TASK 1: Can you give back the rows from their first line through the line containing "d’étude. Allouez des plages horaires", swapping "morceaux" for "fragments" and changing nothing else? Leave the pictures out.

See error handling tips for list queries.

Abstract queries

It's okay for resolver queries to be implemented through abstract types. An abstract query will provide access to all of its possible types by default, each of which must implement the key.

interface Node {
  id: ID!
}
type Product implements Node {
  id: ID!
  name: String!
}
type Query {
  nodes(ids: [ID!]!): [Node]! @stitch(key: "id")
}

To customize which types an abstract query provides and their respective keys, you may extend the @stitch directive with a typeName constraint. This can be repeated to select multiple types.

directive @stitch(key: String!, arguments: String, typeName: String) repeatable on FIELD_DEFINITION

type Product { sku: ID! }
type Order { id: ID! }
type Customer { id: ID! } # << not stitched
union Entity = Product | Order | Customer

type Query {
  entity(key: ID!): Entity
    @stitch(key: "sku", typeName: "Product")
    @stitch(key: "id", typeName: "Order")
}

Argument shapes

Stitching infers which argument to use for queries with a single argument, or when the key name matches its intended argument. For custom mappings, the arguments option may specify a template of GraphQL arguments that insert key selections:

type Product {
  id: ID!
}
type Query {
  product(byId: ID, bySku: ID): Product
    @stitch(key: "id", arguments: "byId: $.id")

TASK 2: Could you extract the part of the GraphQL stitching excerpt that opens with the words "To customize which" and closes with "select multiple types."?

EXTRACTED ENTRIES:
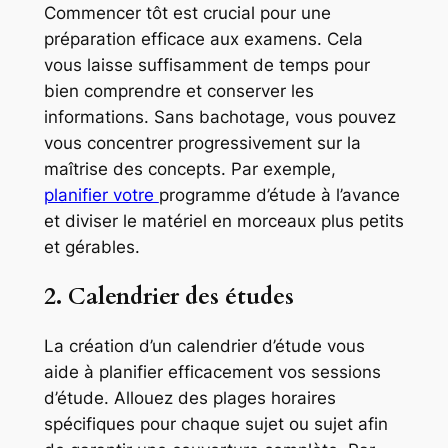
Commencer tôt est crucial pour une
préparation efficace aux examens. Cela
vous laisse suffisamment de temps pour
bien comprendre et conserver les
informations. Sans bachotage, vous pouvez
vous concentrer progressivement sur la
maîtrise des concepts. Par exemple,
planifier votre
programme d’étude à l’avance
et diviser le matériel en morceaux plus petits
et gérables.
2. Calendrier des études
La création d’un calendrier d’étude vous
aide à planifier efficacement vos sessions
d’étude. Allouez des plages horaires
spécifiques pour chaque sujet ou sujet afin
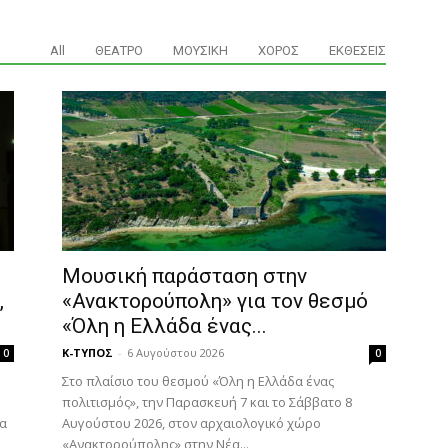
All
ΘΕΑΤΡΟ
ΜΟΥΣΙΚΗ
ΧΟΡΟΣ
ΕΚΘΕΣΕΙΣ
Μουσική παράσταση στην
,
«Ανακτορούπολη» για τον θεσμό
«Όλη η Ελλάδα ένας...
Κ-ΤΥΠΟΣ
-
6 Αυγούστου 2026
0
0
Στο πλαίσιο του θεσμού «Όλη η Ελλάδα ένας
πολιτισμός», την Παρασκευή 7 και το Σάββατο 8
ία
Αυγούστου 2026, στον αρχαιολογικό χώρο
«Ανακτορούπολης» στην Νέα...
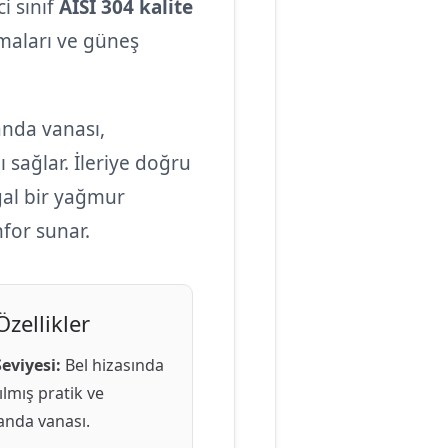
i sınıf
AISI 304 kalite
amaları ve güneş
nda vanası,
ı sağlar. İleriye doğru
ğal bir yağmur
nfor sunar.
zellikler
eviyesi:
Bel hizasında
lmış pratik ve
anda vanası.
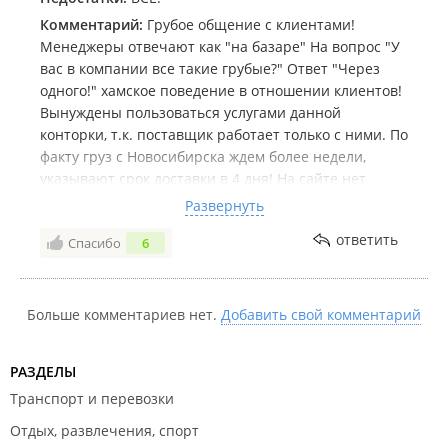
Комментарий:
Грубое общение с клиентами!
Менеджеры отвечают как "на базаре" На вопрос "У
вас в компании все такие грубые?" Ответ "Через
одного!" хамское поведение в отношении клиентов!
Вынуждены пользоваться услугами данной
конторки, т.к. поставщик работает только с ними. По
факту груз с Новосибирска ждем более недели,
указывают срок доставки в 4 дня! На сайте нет
контактных номеров руководства, нет службы
Развернуть
контроля качества. Никому не советую с ними
ответить
Спасибо
6
связываться!
Больше комментариев нет.
Добавить свой комментарий
РАЗДЕЛЫ
Транспорт и перевозки
Отдых, развлечения, спорт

ANSWER BOX 1:
Commencer tôt est crucial pour une
préparation efficace aux examens. Cela
vous laisse suffisamment de temps pour
bien comprendre et conserver les
informations. Sans bachotage, vous pouvez
vous concentrer progressivement sur la
maîtrise des concepts. Par exemple,
planifier votre
programme d’étude à l’avance
et diviser le matériel en fragments plus petits
et gérables.
2. Calendrier des études
La création d’un calendrier d’étude vous
aide à planifier efficacement vos sessions
d’étude. Allouez des plages horaires

ANSWER BOX 2:
To customize which types an abstract query provides and their respective keys, you may extend the @stitch directive with a typeName constraint. This can be repeated to select multiple types.